Rachael (Hager) Hanel, born and raised in Waseca, is also familiar with being a part of an entrepreneurial family. Though, as the title of her book suggests, her experience was more interesting. She was the daughter of Digger O’Dell, the local gravedigger, and her parents were the groundskeepers for numerous cemeteries. Death was the family business and Hanel’s childhood was spent riding her bike along gravel paths, sunning herself on granite and reading Dr. Seuss beside floral wreaths. Her writing does two things that make this book worth reading (and recommending):

1. Hanel perfectly explains the difference between death and grief from an insider perspective. Growing up in cemeteries, Hanel became familiar with death and its rituals. Her observations are transposed from her childhood innocence into a nostalgic understanding of her own past.

As part of her father’s business (and as part of life growing up in a small town), she was in constant attendance at wakes and funerals. She calls attention to the staged settings, the costumes and makeup, the intentional lighting and the scripted dialogue of funerals. It is only after tragedy strikes her own home that she asks, “What was the true face of grief?” Hanel isn’t passing judgment on the stoic Midwesterner but trying to understand her own grief within a sociological context.

2. Hanel nails the nuances of growing up in southern Minnesota. Yes, she relies on her own memories, but she includes her family history going back three generations. Hanel’s work as a journalist shows in her research capabilities as she brings the past to life through vivid details.

Her grandfather lost both parents and his newborn brother to influenza within a day of one another. He is raised by his godparents, doing their Christian duty, and forever bares a hunched back and limp caused by picking and carrying large stones from his uncle’s fields before his muscles and bones were fully developed. He was the lucky one though. His siblings went to an orphanage. Just as heartbreaking is Hanel’s telling of her great-grandmother’s struggle of finding burial clothes for her two daughters; she ends up using the one dress that has no practical use — her wedding dress.

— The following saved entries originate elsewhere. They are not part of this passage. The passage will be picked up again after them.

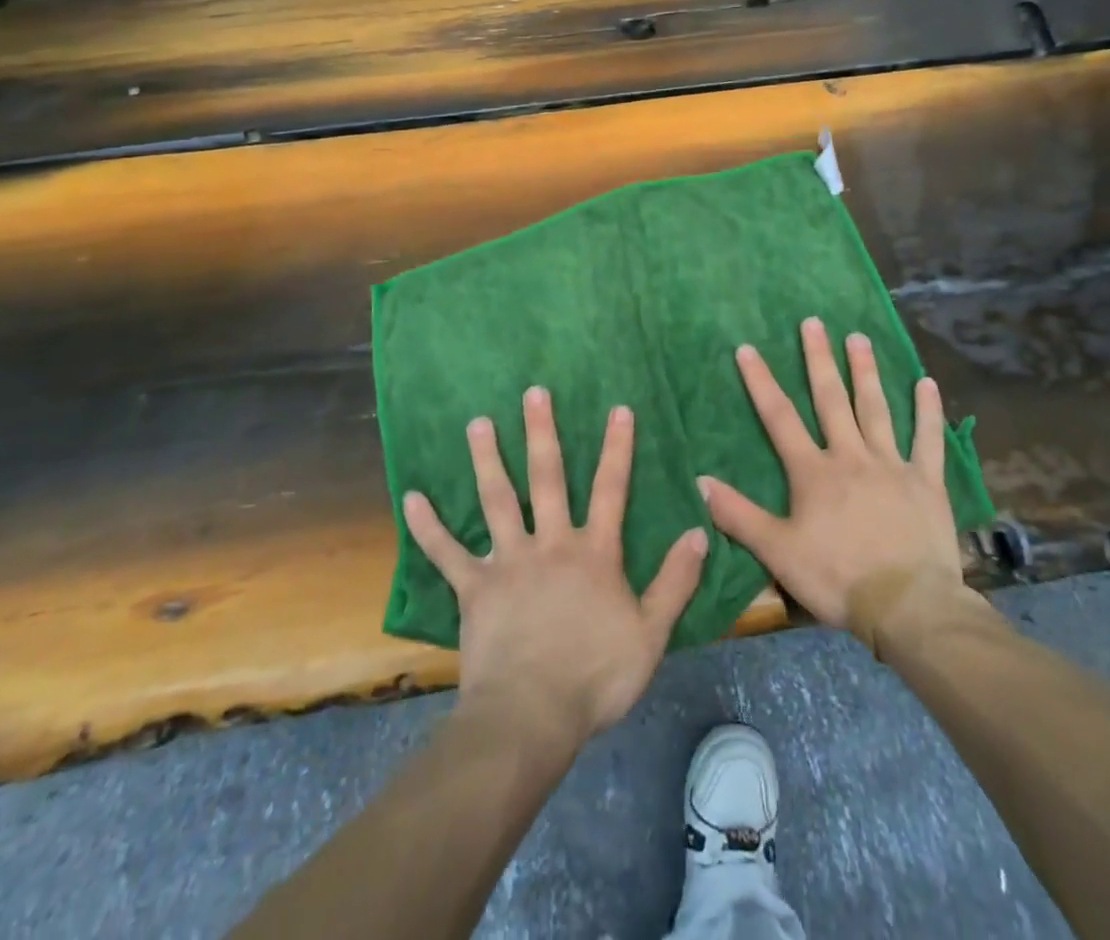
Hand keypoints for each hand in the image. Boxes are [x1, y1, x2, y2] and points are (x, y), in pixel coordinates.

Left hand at [403, 388, 706, 746]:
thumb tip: (698, 532)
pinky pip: (447, 553)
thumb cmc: (595, 676)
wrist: (531, 717)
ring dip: (487, 460)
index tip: (618, 408)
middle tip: (533, 392)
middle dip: (541, 432)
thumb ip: (675, 581)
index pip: (610, 490)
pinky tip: (410, 498)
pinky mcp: (474, 588)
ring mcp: (508, 562)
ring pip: (496, 500)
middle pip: (546, 478)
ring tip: (477, 423)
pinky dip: (428, 526)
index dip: (617, 448)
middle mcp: (550, 544)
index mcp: (593, 553)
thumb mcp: (651, 633)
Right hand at [699, 317, 968, 636]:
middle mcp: (851, 456)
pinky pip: (928, 440)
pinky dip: (928, 411)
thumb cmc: (837, 578)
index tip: (749, 348)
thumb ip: (739, 515)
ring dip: (866, 372)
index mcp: (813, 472)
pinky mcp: (925, 482)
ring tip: (859, 338)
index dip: (761, 382)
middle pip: (831, 399)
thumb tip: (700, 481)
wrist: (907, 607)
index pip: (779, 417)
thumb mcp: (777, 552)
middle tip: (814, 322)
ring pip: (876, 409)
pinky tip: (926, 383)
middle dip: (819, 360)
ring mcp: (891, 465)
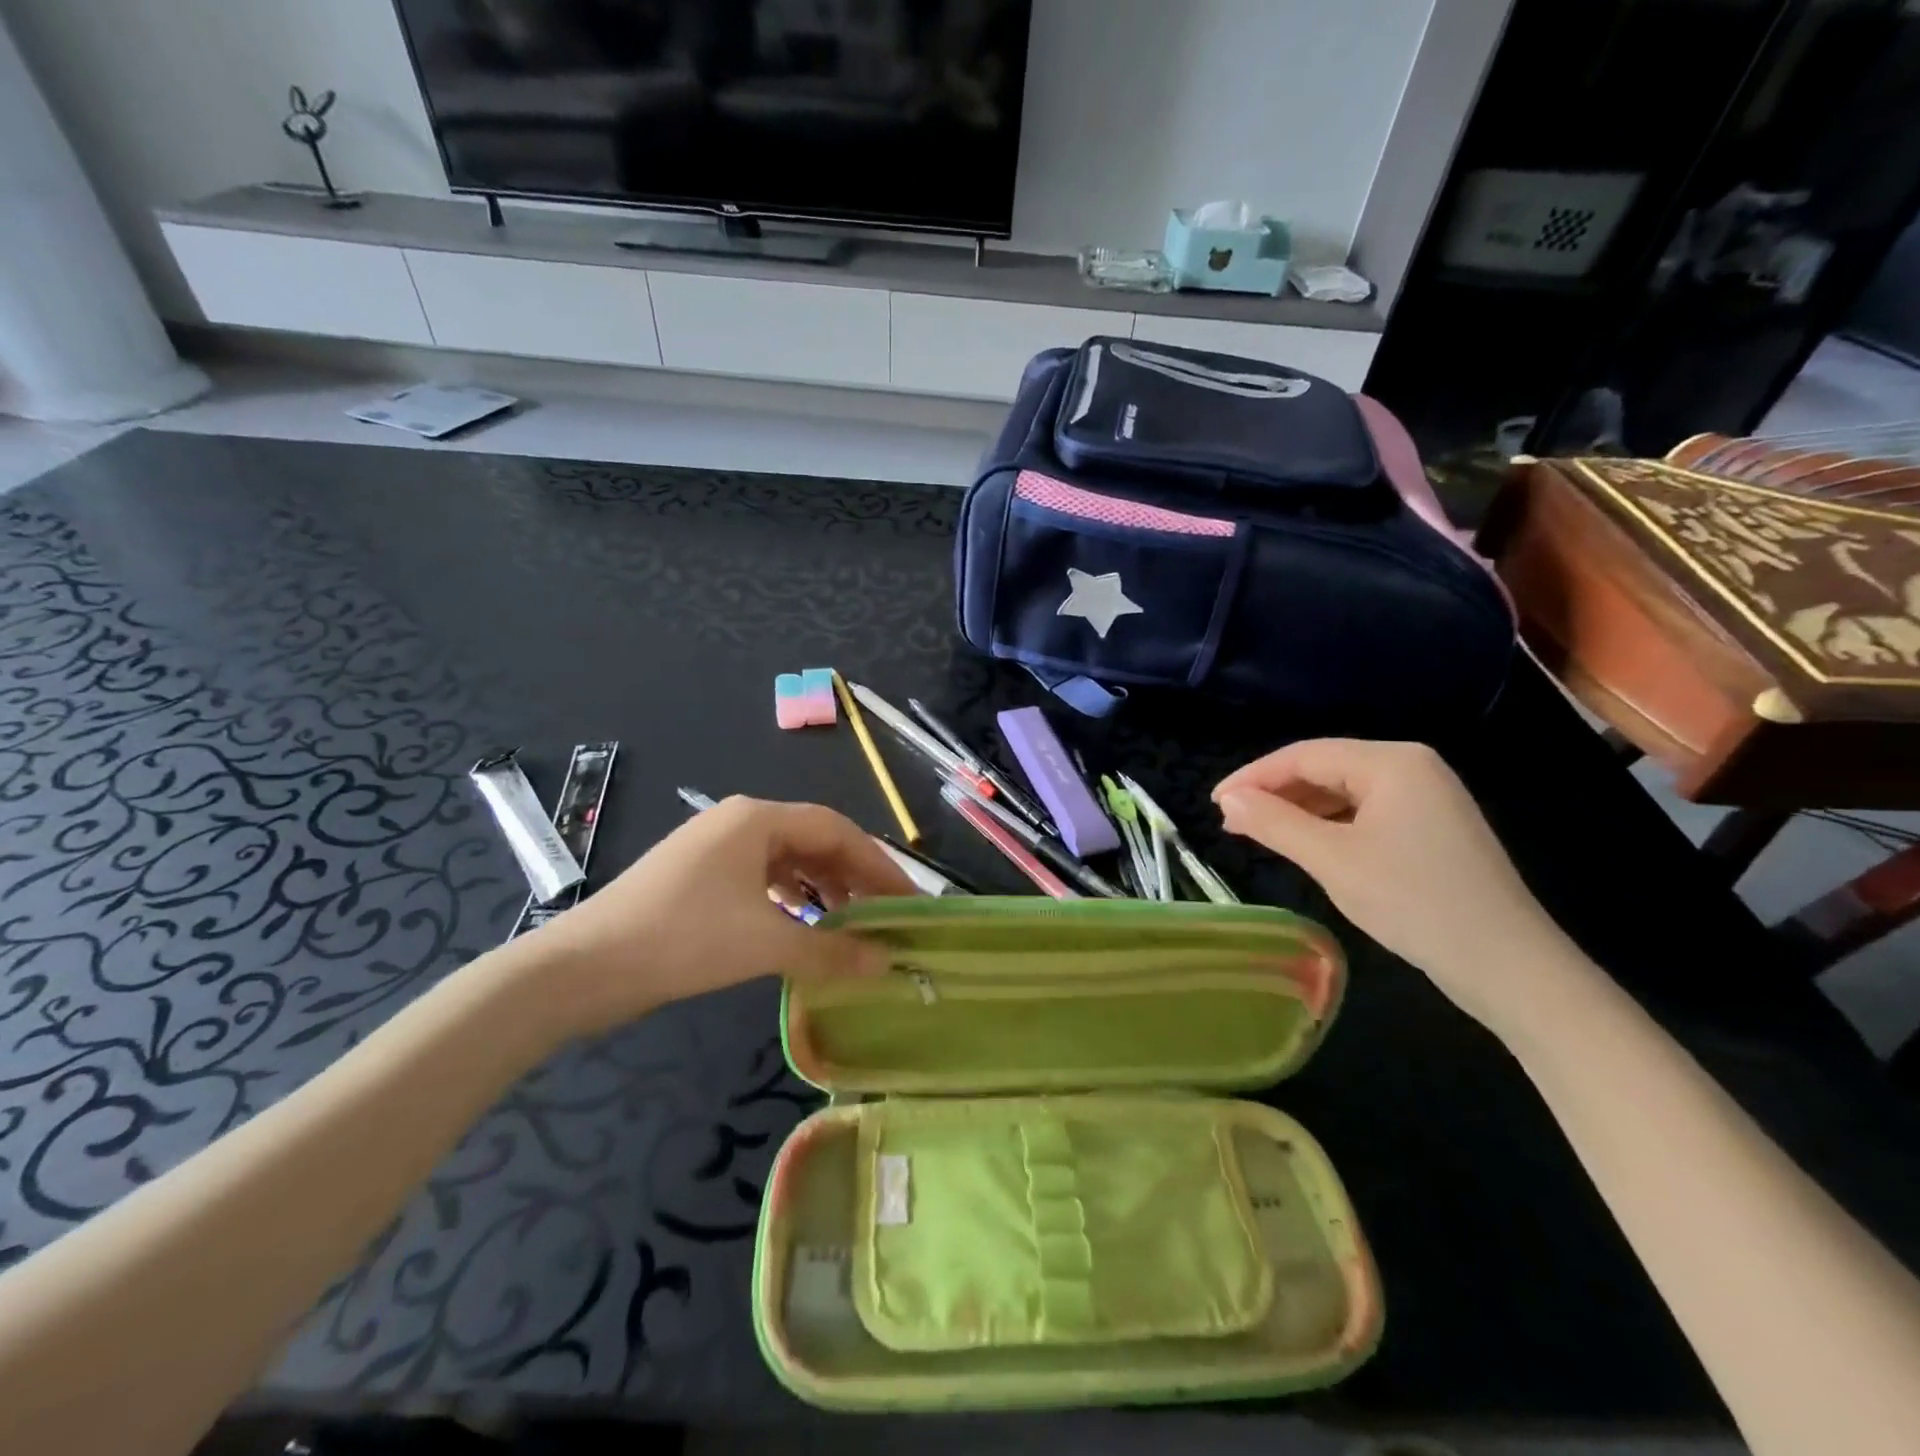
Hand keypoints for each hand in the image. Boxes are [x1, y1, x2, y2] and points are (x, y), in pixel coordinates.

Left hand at [520, 797, 914, 1039]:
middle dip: (853, 878)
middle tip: (885, 915)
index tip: (907, 901)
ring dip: (823, 890)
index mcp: (757, 818)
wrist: (580, 968)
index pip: (838, 830)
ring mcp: (715, 849)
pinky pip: (762, 881)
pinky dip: (791, 902)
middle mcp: (739, 822)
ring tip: (851, 925)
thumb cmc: (682, 939)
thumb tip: (888, 962)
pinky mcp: (699, 879)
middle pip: (815, 842)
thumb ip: (832, 950)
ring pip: (788, 862)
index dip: (879, 865)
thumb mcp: (765, 942)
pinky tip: (803, 928)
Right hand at [1213, 739, 1572, 1031]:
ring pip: (1343, 792)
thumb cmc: (1414, 902)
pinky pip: (1365, 813)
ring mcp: (1427, 797)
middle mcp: (1411, 767)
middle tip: (1232, 823)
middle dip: (1275, 793)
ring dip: (1298, 810)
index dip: (1253, 777)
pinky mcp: (1432, 828)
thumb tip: (1228, 800)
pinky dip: (1329, 825)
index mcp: (1391, 762)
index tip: (1214, 803)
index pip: (1305, 755)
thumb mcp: (1332, 860)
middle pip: (1325, 769)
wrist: (1509, 966)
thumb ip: (1275, 823)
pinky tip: (1307, 846)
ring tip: (1259, 834)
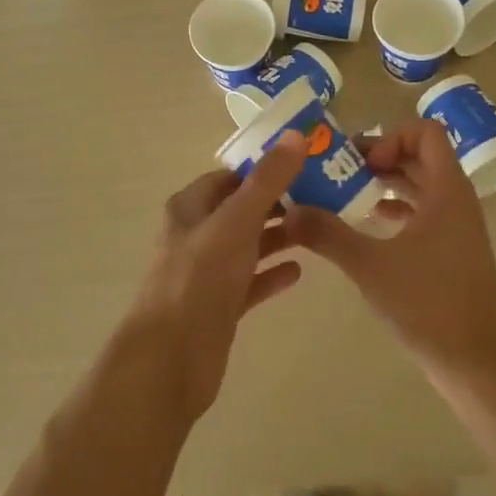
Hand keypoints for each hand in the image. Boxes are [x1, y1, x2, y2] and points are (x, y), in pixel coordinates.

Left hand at [120, 134, 306, 423]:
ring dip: (279, 235)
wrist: (170, 360)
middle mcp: (197, 235)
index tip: (305, 161)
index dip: (264, 166)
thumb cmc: (199, 279)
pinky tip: (300, 271)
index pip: (230, 176)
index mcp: (191, 208)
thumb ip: (267, 181)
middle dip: (279, 201)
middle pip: (242, 209)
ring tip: (320, 227)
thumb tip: (297, 135)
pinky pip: (251, 282)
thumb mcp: (236, 222)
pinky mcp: (220, 306)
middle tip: (325, 194)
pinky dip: (273, 274)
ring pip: (248, 245)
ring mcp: (208, 273)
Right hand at [287, 119, 495, 380]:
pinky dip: (400, 207)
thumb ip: (328, 234)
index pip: (426, 132)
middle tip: (341, 171)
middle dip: (381, 157)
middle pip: (421, 156)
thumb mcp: (369, 265)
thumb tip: (290, 212)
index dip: (391, 138)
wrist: (475, 362)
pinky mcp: (455, 249)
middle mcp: (458, 199)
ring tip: (349, 192)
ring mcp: (459, 226)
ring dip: (389, 182)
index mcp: (447, 190)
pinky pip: (426, 210)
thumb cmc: (426, 304)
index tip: (362, 164)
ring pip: (423, 184)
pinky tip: (371, 222)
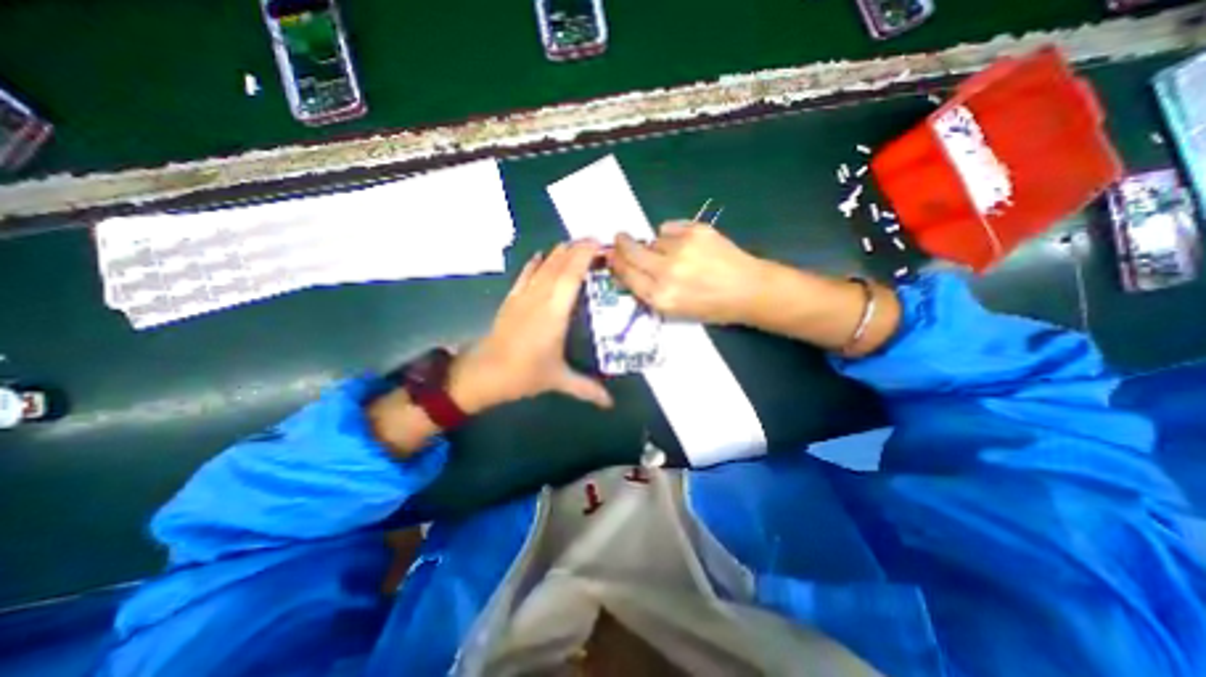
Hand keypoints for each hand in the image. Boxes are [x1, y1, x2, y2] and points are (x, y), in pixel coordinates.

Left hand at [444, 241, 611, 414]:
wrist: (483, 374)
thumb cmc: (523, 374)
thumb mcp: (559, 380)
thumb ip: (587, 389)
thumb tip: (611, 403)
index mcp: (554, 313)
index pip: (571, 275)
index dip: (585, 256)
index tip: (600, 244)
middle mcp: (539, 298)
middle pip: (559, 264)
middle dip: (577, 248)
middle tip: (596, 241)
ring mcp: (523, 296)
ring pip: (543, 266)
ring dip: (560, 252)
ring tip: (576, 244)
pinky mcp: (512, 299)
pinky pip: (526, 274)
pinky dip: (536, 263)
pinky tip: (542, 255)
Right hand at [607, 222, 765, 323]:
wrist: (747, 290)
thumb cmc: (710, 307)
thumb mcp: (674, 310)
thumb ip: (648, 291)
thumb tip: (626, 271)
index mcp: (660, 297)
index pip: (626, 274)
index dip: (615, 263)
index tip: (611, 256)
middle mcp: (666, 272)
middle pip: (631, 252)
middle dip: (622, 245)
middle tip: (620, 239)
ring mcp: (681, 249)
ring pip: (652, 239)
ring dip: (655, 245)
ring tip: (674, 254)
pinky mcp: (695, 231)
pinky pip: (668, 227)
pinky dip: (671, 234)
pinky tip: (685, 244)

Whenever the subject of death is discussed it is usually broached with a gentle, almost hushed reverence that causes people to literally and figuratively step softly. Hanel demystifies death by using this default reaction to make the reader feel like a co-conspirator as she whispers both trade and small town secrets into her pages. While her stories are local and personal, her writing style makes them feel like your own.